DIRECTIONS FOR THIS TASK
Continue the mailing-list reply about the nouveau VM_BIND interface from the point where it stops.

TEXT PASSAGE
- - - -

[<prev] [next>] [<thread-prev] [thread-next>] [day] [month] [year] [list]
Message-ID: <1840e9fb-fd1b-79b7-4238-54ae97333d0b@amd.com>
Date: Mon, 30 Jan 2023 14:02:37 +0100
From: Christian König <christian.koenig@....com>
To: Danilo Krummrich <dakr@...hat.com>,
Matthew Brost <matthew.brost@...el.com>
Cc: daniel@...ll.ch, airlied@...hat.com, bskeggs@...hat.com,
jason@...kstrand.net, tzimmermann@...e.de, mripard@...nel.org,
corbet@....net, nouveau@...ts.freedesktop.org,
linux-kernel@...r.kernel.org, dri-devel@...ts.freedesktop.org,
linux-doc@...r.kernel.org
Subject: Re: [PATCH drm-next 05/14] drm/nouveau: new VM_BIND uapi interfaces
Am 29.01.23 um 19:46 schrieb Danilo Krummrich:
> On 1/27/23 22:09, Danilo Krummrich wrote:
>> On 1/27/23 16:17, Christian König wrote:
>>> Am 27.01.23 um 15:44 schrieb Danilo Krummrich:
>>>> [SNIP]
>>>>>>>
>>>>>>> What you want is one component for tracking the VA allocations
>>>>>>> (drm_mm based) and a different component/interface for tracking
>>>>>>> the VA mappings (probably rb tree based).

- - - -

SUPPLIED INFORMATION

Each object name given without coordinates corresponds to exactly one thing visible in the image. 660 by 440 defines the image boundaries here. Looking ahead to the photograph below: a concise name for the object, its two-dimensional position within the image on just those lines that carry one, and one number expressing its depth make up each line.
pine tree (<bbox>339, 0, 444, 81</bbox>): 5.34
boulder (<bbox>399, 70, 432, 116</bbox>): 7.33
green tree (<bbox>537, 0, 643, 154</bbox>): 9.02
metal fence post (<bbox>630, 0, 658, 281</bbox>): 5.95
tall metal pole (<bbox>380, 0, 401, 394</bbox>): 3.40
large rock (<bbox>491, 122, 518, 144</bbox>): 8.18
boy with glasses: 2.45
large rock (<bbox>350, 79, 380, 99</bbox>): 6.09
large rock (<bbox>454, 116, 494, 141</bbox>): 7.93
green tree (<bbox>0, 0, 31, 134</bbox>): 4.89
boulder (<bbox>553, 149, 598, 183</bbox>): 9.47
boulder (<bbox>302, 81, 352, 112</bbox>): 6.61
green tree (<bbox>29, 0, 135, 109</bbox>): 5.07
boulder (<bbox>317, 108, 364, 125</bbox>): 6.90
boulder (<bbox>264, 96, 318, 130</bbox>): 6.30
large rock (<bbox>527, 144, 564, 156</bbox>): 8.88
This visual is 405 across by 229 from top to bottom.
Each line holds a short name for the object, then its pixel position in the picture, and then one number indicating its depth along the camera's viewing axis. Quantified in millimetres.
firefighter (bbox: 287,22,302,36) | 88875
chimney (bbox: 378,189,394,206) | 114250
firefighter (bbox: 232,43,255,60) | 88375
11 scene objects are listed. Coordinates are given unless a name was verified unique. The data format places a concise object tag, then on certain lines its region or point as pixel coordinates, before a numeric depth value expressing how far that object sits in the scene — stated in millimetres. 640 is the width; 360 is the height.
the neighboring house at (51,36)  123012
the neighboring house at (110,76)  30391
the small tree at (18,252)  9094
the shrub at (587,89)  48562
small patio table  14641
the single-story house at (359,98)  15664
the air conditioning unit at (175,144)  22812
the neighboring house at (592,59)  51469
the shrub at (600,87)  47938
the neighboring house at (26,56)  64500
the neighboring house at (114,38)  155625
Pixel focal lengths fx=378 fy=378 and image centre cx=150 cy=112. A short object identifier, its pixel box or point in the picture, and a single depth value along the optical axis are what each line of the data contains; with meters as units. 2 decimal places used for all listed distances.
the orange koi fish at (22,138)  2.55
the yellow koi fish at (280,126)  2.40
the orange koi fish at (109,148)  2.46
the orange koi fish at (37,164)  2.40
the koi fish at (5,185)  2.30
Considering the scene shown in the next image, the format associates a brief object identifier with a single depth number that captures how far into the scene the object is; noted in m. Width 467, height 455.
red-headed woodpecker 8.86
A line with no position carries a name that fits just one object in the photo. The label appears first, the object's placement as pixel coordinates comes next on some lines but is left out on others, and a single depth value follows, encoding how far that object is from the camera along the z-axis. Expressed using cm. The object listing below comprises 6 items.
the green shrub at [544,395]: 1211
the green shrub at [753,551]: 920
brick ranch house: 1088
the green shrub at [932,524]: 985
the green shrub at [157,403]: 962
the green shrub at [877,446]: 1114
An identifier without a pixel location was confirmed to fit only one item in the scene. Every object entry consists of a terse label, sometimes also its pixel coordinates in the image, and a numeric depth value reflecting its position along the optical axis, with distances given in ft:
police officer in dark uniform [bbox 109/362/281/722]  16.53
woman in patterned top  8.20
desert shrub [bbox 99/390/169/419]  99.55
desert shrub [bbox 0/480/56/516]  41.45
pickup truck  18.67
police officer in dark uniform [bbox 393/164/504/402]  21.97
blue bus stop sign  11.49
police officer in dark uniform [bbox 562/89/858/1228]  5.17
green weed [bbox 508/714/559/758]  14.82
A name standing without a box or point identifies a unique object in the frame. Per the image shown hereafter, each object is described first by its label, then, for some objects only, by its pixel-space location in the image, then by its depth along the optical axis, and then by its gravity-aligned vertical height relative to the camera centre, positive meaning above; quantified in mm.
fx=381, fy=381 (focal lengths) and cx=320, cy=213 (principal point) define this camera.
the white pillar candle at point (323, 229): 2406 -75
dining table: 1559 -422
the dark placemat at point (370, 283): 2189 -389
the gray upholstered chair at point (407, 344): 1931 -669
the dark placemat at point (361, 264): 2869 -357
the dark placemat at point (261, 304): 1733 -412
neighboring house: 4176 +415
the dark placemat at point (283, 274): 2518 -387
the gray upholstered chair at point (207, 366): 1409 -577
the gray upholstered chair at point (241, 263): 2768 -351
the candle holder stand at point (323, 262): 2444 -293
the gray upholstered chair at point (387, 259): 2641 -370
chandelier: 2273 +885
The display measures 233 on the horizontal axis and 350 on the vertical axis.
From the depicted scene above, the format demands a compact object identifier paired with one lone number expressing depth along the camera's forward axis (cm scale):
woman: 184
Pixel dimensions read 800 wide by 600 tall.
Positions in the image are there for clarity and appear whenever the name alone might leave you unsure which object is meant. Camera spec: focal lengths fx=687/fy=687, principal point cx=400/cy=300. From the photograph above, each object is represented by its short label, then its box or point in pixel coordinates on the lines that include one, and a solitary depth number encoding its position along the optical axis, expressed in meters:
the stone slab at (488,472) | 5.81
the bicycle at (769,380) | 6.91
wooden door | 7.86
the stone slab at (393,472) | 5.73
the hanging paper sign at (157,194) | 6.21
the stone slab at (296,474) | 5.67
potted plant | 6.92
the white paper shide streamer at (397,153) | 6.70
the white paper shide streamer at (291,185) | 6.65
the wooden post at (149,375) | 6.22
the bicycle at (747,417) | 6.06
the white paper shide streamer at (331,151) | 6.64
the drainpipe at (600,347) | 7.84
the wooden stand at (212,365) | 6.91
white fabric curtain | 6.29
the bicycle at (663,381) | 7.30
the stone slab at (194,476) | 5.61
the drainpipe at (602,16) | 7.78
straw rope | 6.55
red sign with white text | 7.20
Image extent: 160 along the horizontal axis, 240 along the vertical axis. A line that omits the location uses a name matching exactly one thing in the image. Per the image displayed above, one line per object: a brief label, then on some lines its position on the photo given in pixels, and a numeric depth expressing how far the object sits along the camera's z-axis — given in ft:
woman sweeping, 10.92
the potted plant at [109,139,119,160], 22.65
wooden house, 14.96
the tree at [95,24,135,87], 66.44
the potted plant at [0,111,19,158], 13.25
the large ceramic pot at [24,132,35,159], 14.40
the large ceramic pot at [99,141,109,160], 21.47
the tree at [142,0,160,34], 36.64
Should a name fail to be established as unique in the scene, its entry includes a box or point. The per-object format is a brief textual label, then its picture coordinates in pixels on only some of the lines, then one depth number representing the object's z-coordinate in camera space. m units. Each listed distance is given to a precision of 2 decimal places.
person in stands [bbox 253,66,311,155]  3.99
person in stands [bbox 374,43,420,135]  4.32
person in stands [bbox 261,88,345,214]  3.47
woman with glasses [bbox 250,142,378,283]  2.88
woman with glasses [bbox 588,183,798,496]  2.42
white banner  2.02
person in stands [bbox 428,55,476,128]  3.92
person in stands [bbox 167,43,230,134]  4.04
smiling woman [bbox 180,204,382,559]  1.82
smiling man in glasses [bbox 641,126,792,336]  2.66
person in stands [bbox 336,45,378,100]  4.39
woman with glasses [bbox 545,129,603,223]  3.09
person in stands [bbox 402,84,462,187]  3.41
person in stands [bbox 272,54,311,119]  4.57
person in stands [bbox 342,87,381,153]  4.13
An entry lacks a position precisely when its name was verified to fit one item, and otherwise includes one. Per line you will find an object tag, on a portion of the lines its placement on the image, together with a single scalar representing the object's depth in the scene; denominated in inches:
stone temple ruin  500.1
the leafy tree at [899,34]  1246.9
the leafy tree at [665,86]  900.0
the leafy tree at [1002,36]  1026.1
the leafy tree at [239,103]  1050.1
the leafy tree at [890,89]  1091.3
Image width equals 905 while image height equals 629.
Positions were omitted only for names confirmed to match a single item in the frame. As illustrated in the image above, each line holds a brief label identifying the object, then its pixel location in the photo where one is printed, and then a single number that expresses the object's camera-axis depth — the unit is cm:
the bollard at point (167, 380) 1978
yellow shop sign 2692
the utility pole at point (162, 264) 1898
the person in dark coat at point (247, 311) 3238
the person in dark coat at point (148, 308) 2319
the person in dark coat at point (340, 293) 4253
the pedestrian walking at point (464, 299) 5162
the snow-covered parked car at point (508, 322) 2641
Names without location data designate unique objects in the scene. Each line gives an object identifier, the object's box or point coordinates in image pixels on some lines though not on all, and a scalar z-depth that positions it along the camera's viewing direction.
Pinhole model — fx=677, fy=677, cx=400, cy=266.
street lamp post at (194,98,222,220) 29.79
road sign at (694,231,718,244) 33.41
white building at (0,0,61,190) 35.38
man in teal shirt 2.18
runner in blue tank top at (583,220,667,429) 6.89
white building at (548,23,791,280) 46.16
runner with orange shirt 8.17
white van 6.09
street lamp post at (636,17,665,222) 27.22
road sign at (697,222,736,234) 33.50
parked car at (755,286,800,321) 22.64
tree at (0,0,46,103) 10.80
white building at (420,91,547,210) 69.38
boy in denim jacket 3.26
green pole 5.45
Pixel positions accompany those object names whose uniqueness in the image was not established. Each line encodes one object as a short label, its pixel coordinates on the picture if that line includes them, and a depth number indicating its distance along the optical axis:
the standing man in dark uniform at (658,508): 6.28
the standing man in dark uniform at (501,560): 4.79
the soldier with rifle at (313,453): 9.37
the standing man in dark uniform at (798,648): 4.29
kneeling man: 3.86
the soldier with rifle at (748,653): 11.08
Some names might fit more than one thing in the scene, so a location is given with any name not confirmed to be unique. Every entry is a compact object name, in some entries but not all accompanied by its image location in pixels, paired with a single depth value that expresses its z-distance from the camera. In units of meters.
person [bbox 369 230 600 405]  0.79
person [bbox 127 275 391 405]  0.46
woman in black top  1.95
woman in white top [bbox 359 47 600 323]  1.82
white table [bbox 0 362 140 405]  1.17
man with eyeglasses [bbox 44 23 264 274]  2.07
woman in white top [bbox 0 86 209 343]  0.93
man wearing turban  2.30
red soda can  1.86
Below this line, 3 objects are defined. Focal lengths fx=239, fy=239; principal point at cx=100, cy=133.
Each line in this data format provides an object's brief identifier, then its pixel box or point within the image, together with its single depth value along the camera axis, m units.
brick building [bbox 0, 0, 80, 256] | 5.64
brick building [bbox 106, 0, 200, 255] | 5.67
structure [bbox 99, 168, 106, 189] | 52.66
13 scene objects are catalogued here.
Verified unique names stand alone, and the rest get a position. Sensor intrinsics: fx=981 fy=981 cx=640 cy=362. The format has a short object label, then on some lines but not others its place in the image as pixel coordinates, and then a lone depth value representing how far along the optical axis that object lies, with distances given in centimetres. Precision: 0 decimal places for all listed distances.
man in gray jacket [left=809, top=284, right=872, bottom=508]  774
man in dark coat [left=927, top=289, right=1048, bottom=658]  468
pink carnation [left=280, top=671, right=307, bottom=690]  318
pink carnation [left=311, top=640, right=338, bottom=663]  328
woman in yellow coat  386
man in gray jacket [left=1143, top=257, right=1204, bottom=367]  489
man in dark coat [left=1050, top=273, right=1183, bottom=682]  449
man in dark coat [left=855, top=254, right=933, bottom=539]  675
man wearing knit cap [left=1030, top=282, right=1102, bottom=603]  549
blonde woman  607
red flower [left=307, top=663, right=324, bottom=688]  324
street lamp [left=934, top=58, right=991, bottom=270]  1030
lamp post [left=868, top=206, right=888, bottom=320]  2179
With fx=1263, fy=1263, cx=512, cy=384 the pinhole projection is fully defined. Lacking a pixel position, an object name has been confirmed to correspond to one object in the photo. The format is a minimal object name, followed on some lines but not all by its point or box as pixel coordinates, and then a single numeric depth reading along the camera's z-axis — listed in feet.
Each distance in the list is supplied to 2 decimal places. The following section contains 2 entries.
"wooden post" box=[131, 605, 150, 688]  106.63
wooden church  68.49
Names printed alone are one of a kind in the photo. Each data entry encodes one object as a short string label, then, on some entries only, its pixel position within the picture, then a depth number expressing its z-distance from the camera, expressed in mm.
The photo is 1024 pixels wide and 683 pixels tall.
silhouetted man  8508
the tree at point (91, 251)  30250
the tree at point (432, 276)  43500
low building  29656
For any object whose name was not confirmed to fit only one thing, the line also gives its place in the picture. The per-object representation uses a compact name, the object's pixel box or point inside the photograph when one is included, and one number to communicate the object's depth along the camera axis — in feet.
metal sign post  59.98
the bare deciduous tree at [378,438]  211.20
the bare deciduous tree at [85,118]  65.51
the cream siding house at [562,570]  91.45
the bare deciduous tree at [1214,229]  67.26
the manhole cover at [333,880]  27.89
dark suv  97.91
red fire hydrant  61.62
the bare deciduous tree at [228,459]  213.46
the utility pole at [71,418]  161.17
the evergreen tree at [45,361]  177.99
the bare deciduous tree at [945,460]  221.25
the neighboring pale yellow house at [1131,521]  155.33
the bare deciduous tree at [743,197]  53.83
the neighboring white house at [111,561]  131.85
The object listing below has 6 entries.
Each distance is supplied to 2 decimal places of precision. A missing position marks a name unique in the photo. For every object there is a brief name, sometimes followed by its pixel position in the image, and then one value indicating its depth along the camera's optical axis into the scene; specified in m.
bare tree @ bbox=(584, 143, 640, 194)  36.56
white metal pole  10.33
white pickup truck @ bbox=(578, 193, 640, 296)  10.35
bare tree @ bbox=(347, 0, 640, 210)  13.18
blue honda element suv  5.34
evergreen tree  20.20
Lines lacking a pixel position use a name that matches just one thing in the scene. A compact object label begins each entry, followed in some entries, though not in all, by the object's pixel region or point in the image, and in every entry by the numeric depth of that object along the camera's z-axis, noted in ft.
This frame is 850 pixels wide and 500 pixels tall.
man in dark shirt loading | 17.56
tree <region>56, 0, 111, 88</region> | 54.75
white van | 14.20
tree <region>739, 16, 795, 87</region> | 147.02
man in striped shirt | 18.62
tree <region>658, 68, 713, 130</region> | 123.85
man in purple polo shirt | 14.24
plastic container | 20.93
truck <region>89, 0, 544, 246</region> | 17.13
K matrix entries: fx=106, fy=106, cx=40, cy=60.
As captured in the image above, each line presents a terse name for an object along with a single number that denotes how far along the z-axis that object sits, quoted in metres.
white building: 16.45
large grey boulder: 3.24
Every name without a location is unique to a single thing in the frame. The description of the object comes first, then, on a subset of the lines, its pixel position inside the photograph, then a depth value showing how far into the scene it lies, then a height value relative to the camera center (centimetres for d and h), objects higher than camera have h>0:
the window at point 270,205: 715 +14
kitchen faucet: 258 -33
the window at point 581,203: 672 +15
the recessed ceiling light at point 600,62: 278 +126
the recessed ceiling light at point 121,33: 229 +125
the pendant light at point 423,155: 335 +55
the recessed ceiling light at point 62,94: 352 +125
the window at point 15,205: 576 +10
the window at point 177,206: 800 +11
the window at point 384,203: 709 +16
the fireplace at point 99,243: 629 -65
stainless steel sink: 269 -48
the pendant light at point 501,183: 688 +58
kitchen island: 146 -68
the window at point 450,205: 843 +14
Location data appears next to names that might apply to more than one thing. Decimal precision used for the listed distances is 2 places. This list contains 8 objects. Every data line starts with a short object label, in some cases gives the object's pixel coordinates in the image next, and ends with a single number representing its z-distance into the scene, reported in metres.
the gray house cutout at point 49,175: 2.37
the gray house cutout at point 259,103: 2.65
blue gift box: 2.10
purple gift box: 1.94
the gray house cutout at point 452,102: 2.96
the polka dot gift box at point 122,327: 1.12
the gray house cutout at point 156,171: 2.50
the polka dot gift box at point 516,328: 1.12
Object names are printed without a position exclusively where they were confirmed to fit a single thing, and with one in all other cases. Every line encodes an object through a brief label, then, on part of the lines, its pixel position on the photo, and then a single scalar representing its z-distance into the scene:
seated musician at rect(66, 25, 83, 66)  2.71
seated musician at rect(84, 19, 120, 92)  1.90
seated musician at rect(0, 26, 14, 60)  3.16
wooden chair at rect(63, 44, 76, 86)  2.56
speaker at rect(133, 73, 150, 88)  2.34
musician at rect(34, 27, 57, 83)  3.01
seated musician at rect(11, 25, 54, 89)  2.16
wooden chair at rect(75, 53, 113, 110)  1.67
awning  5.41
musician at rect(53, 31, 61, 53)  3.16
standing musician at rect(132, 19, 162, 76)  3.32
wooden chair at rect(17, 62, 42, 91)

- - - -

EXPECTED OUTPUT
>>>>>>
>>>>>> That's what the GPUVA manager is doing. There are gpuva_regions
>>>>>> which correspond to VA allocations and gpuvas which represent the
>>>>>> mappings. Both are tracked separately (currently both with a
>>>>>> separate drm_mm, though). However, the GPUVA manager needs to
>>>>>> take regions into account when dealing with mappings to make sure
>>>>>> the GPUVA manager doesn't propose drivers to merge over region
>>>>>> boundaries. Speaking from userspace PoV, the kernel wouldn't
>>>>>> merge mappings from different VKBuffer objects even if they're
>>>>>> virtually and physically contiguous.
>>>>>
>>>>> That are two completely different things and shouldn't be handled
>>>>> in a single component.
>>>>
>>>> They are different things, but they're related in a way that for
>>>> handling the mappings (in particular merging and sparse) the GPUVA
>>>> manager needs to know the VA allocation (or region) boundaries.
>>>>
>>>> I have the feeling there might be a misunderstanding. Userspace is
>>>> in charge to actually allocate a portion of VA space and manage it.
>>>> The GPUVA manager just needs to know about those VA space
>>>> allocations and hence keeps track of them.
>>>>
>>>> The GPUVA manager is not meant to be an allocator in the sense of
>>>> finding and providing a hole for a given request.
>>>>
>>>> Maybe the non-ideal choice of using drm_mm was implying something
>>>> else.
>>>
>>> Uff, well long story short that doesn't even remotely match the
>>> requirements. This way the GPUVA manager won't be usable for a whole
>>> bunch of use cases.
>>>
>>> What we have are mappings which say X needs to point to Y with this
>>> and hw dependent flags.
>>>
>>> The whole idea of having ranges is not going to fly. Neither with
>>> AMD GPUs and I strongly think not with Intels XA either.
>>
>> A range in the sense of the GPUVA manager simply represents a VA
>> space allocation (which in case of Nouveau is taken in userspace).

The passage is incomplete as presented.